Give only the lines from the one containing "- **Customer Patterns**: Popular" through the end of the material below, exactly as written.

--- Supplied material Enclosed Below ---

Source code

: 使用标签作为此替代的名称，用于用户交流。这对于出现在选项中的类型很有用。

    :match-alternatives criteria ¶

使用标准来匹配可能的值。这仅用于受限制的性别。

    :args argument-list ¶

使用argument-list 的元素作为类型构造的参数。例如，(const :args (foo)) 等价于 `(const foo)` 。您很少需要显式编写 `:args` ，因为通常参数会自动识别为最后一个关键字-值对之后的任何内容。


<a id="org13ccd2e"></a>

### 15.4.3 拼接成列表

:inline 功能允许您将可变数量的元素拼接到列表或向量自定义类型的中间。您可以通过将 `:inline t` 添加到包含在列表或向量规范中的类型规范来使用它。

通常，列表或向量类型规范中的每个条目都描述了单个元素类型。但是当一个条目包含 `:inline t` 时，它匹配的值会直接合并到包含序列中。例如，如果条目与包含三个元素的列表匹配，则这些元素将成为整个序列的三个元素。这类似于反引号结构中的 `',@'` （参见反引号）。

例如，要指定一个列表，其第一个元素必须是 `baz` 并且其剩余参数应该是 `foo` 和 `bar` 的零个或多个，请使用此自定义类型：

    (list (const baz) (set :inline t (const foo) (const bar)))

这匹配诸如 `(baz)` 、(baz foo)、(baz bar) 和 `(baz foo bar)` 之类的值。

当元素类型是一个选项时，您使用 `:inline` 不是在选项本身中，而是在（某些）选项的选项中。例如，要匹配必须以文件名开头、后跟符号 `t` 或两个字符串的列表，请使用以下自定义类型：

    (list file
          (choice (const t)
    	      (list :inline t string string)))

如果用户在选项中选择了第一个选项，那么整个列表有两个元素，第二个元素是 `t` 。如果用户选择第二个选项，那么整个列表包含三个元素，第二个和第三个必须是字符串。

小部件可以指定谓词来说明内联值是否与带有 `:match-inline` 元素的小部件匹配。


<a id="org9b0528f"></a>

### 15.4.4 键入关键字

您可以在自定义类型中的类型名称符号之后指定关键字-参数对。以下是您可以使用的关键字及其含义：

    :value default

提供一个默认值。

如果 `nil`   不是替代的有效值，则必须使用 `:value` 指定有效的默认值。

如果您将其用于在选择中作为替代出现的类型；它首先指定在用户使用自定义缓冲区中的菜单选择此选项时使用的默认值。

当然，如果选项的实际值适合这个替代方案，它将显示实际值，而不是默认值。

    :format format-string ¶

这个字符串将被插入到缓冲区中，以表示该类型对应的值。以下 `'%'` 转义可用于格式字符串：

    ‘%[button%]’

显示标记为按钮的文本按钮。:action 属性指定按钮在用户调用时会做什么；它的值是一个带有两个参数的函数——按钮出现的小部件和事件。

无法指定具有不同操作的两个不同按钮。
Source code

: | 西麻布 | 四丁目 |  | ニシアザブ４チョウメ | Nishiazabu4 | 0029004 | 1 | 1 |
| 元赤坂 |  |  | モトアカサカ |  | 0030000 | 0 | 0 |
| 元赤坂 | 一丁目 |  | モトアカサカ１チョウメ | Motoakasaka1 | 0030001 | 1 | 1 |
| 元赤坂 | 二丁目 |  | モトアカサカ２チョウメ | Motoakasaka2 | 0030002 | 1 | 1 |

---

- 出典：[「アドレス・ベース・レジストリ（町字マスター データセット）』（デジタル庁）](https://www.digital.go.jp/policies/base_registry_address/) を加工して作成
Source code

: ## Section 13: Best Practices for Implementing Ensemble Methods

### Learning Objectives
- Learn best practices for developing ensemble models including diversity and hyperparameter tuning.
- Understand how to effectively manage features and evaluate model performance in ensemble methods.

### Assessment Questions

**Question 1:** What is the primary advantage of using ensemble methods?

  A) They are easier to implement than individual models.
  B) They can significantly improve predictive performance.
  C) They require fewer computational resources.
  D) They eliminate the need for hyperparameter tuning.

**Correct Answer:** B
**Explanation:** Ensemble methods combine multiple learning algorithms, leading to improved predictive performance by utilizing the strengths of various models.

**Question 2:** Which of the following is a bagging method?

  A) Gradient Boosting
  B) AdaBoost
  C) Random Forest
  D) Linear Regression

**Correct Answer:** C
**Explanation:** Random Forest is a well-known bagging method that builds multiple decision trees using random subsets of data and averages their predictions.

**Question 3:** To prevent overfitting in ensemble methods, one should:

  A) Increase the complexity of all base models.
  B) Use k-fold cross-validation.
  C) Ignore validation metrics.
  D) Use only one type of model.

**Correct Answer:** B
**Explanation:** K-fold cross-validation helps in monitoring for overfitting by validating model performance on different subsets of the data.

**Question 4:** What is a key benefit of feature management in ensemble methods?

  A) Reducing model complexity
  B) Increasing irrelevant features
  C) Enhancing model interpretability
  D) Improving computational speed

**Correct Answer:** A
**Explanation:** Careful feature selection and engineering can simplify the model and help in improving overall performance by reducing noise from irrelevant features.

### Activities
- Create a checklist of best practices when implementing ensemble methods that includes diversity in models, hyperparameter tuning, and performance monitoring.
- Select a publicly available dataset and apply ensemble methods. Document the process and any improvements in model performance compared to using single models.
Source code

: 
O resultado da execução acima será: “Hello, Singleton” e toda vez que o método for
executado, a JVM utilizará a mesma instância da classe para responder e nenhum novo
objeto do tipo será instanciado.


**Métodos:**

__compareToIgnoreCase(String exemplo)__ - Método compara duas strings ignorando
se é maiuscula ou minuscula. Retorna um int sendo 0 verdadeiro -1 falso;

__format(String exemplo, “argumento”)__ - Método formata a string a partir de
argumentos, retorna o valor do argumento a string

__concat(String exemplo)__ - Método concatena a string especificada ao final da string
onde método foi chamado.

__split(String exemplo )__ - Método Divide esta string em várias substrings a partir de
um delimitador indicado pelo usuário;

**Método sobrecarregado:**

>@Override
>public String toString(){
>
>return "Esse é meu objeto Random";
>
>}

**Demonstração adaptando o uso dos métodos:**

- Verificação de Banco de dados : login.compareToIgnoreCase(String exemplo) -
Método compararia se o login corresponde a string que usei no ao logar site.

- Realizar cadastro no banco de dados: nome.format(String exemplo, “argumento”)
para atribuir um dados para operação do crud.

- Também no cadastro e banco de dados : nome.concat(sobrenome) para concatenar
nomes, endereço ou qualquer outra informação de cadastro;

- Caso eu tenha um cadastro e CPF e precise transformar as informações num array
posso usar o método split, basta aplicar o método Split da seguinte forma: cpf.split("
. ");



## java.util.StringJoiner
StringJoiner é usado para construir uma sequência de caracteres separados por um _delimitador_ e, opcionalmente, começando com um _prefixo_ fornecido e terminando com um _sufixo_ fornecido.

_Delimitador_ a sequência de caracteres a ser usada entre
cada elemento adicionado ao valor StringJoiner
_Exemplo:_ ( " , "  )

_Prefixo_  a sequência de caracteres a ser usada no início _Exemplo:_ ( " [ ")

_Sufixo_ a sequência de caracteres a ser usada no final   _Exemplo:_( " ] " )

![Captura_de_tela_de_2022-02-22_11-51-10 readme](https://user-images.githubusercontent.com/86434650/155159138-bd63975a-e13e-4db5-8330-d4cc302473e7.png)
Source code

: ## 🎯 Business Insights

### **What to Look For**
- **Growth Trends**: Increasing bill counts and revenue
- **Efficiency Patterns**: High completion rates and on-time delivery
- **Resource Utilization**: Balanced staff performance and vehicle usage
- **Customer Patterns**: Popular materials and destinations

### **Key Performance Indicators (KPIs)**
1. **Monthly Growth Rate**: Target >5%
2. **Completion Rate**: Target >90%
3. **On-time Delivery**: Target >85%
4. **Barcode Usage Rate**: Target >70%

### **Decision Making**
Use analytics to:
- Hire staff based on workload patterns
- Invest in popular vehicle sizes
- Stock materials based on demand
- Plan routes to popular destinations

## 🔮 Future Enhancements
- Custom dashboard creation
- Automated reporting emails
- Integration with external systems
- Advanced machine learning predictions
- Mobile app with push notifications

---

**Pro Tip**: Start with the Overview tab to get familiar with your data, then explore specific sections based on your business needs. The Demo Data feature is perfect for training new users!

--- End of Enclosed Supplied material ---

▶ Solution to this exercise:
- **Customer Patterns**: Popular materials and destinations

### **Key Performance Indicators (KPIs)**
1. **Monthly Growth Rate**: Target >5%
2. **Completion Rate**: Target >90%
3. **On-time Delivery**: Target >85%
4. **Barcode Usage Rate**: Target >70%

### **Decision Making**
Use analytics to:
- Hire staff based on workload patterns
- Invest in popular vehicle sizes
- Stock materials based on demand
- Plan routes to popular destinations

## 🔮 Future Enhancements
- Custom dashboard creation
- Automated reporting emails
- Integration with external systems
- Advanced machine learning predictions
- Mobile app with push notifications

---

**Pro Tip**: Start with the Overview tab to get familiar with your data, then explore specific sections based on your business needs. The Demo Data feature is perfect for training new users!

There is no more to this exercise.